This week, Paul Roseby, Artistic Director of the National Youth Theatre of Great Britain (NYT), announced the beginning of a new NYT Rep company, offering 15 performers aged 18 – 25 the opportunity to complete a repertoire season in the west end. The select few, performing in three plays at the Ambassadors Theatre from 22 September to 1 December, will receive eight months of free practical training with NYT and leading industry professionals. The season consists of: James Graham’s Tory Boyz – an astute political comedy about saving face and avoiding scandal, Michael Lesslie’s Prince of Denmark – a prequel to Hamlet and lastly, an adaptation of Romeo and Juliet by Lolita Chakrabarti, set in the New Wave era of the early 80s against a back-drop of youth unemployment and economic recession. The three current, challenging plays promise to stretch both the young performers and their audiences.
The 2013 season also includes the world premiere of Louise Brealey’s Pope Joan, at St James’ Church, Piccadilly. Brealey says, “I fell in love with the idea of such a woman existing in a world where a woman of any learning was considered a dangerous freak. I wanted to find out what she might have to say to a 21st century audience.” Pope Joan will be directed by former Resident Assistant Director at the Donmar Warehouse, Abbey Wright.
Additionally, NYT will feature at Lattitude Festival with a dark devised musical retelling of Red Riding Hood and premier an adaptation of Pigeon English at Bristol Old Vic and the Edinburgh Festival in August. Concluding their Environmental Trilogy, the company then take on FLOOD by Rory Mullarkey, to be screened in London in the autumn.

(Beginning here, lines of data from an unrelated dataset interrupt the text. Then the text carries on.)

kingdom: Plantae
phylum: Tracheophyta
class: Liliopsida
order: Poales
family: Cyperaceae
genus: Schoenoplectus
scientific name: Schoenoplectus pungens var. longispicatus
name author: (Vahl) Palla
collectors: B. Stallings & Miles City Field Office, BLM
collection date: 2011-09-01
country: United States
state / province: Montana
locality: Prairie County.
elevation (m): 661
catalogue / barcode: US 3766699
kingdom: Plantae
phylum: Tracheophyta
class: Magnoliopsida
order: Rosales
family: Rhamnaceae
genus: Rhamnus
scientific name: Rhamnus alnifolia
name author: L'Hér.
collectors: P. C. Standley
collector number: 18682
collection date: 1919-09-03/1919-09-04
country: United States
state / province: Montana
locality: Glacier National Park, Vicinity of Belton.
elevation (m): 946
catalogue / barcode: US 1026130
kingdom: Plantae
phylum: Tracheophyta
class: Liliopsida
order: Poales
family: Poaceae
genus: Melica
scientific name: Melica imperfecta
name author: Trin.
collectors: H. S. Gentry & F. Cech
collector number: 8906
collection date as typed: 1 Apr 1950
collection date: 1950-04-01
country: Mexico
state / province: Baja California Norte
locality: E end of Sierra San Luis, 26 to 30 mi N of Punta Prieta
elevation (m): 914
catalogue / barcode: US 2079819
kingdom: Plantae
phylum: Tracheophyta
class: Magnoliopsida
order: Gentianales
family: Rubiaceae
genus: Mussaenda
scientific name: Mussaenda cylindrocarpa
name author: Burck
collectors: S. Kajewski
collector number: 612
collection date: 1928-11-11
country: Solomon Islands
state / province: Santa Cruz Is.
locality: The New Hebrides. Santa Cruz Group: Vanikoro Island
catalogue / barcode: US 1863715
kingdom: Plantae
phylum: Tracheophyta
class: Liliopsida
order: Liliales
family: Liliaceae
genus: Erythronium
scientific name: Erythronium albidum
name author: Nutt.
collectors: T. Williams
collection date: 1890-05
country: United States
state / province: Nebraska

In a final piece of news, Roseby is delighted to welcome back former NYT member, Hugh Bonneville as a patron of the organisation: “He’ll be a great champion for our cause as we make the case for the valuable social and economic benefits the National Youth Theatre has given to the UK over the past 57 years.” Bonneville attributes much of his own success to the NYT, which “celebrates individuality, demands collaboration, dedication and discipline and engenders mutual respect among its members.”